私も現役時代、想像していない状況になった事は何度もある。その中で必要だったのが「リスクマネジメント」だ。

これもメンタルトレーニングを始めて取り組んだことの1つだが、この世の中、予定通りに進まないことは多々ある。それをある程度想定して動く事によって、何か思わぬことが起こった時に動揺しなくて済むように準備しておくのである。

試合や遠征先で起こりうる例として、会場へ移動するバスが時間通りに出発しなかったり、試合時間が変更されたり、さらには機械の不具合や停電などで試合が止まってしまったりする。そのような事態が起こった時、自分がどのように行動するかをイメージして、脳内で1度経験させておくトレーニングだ。

私の場合、部屋に試合会場となるプールの写真を貼り、朝起きてから試合が終わるまでの一連の動きをさまざまな事態を想定しながら何度も脳内でイメージした。

本当に経験していなくても、頭の中で1度イメージを描く事ができれば、脳内に「経験」として残る。そのため、現実に起こった時も「経験済み」として冷静になれるのだ。

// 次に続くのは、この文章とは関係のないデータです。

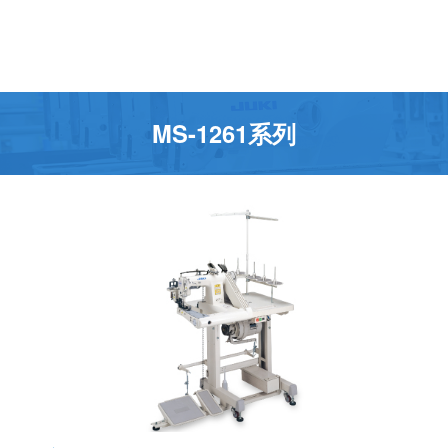
MS-1261系列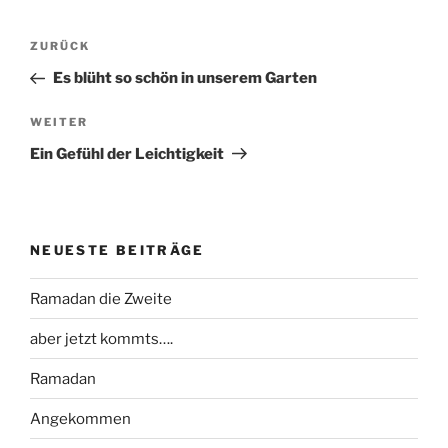
Beitragsnavigation
Vorheriger
ZURÜCK
Beitrag
Es blüht so schön in unserem Garten
Nächster
WEITER
Beitrag
Ein Gefühl der Leichtigkeit
NEUESTE BEITRÄGE
Ramadan die Zweite
aber jetzt kommts….
Ramadan
Angekommen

ありがたいことに日本という国はとても時間に正確で、緊急事態への対処をあらかじめ準備してあったりと、あまりそのような事態に遭遇しない。しかし海外では何が起こってもおかしくない状況で試合が行われたりする。

本番の緊張した状態で、何が起こっても柔軟に対応できるとすれば、無敵だ。私は試合前には緊張から小さな変化も気になるほど敏感になってしまう性格だったため、この方法は自分を安心させるためにとても有効だった。

このような事態が起こっていない時にでも、やる気を失ってしまうことはある。私がモチベーションを保てず、頑張ることに疲れた時は、年齢に関係なく頑張っている人やすごいなあと思う人をよく見るようにしていた。

違う競技の選手でも、ライバルでも、まだ競技を始めたばかりの小学生でもいい。やる気は連鎖する。

今回の新型コロナウイルスに関しては世界中が想像しなかった事例だろうが、みんな同じ状況である事には違いない。その中でどれだけ自分の気持ちを早く切り替え、この状況を理解し、また前向きに歩めるかが乗り越えるために必要になるだろう。

今日は4月1日、エープリルフール。今世界中で起こっている全ての事がうそだったと誰か言ってほしい。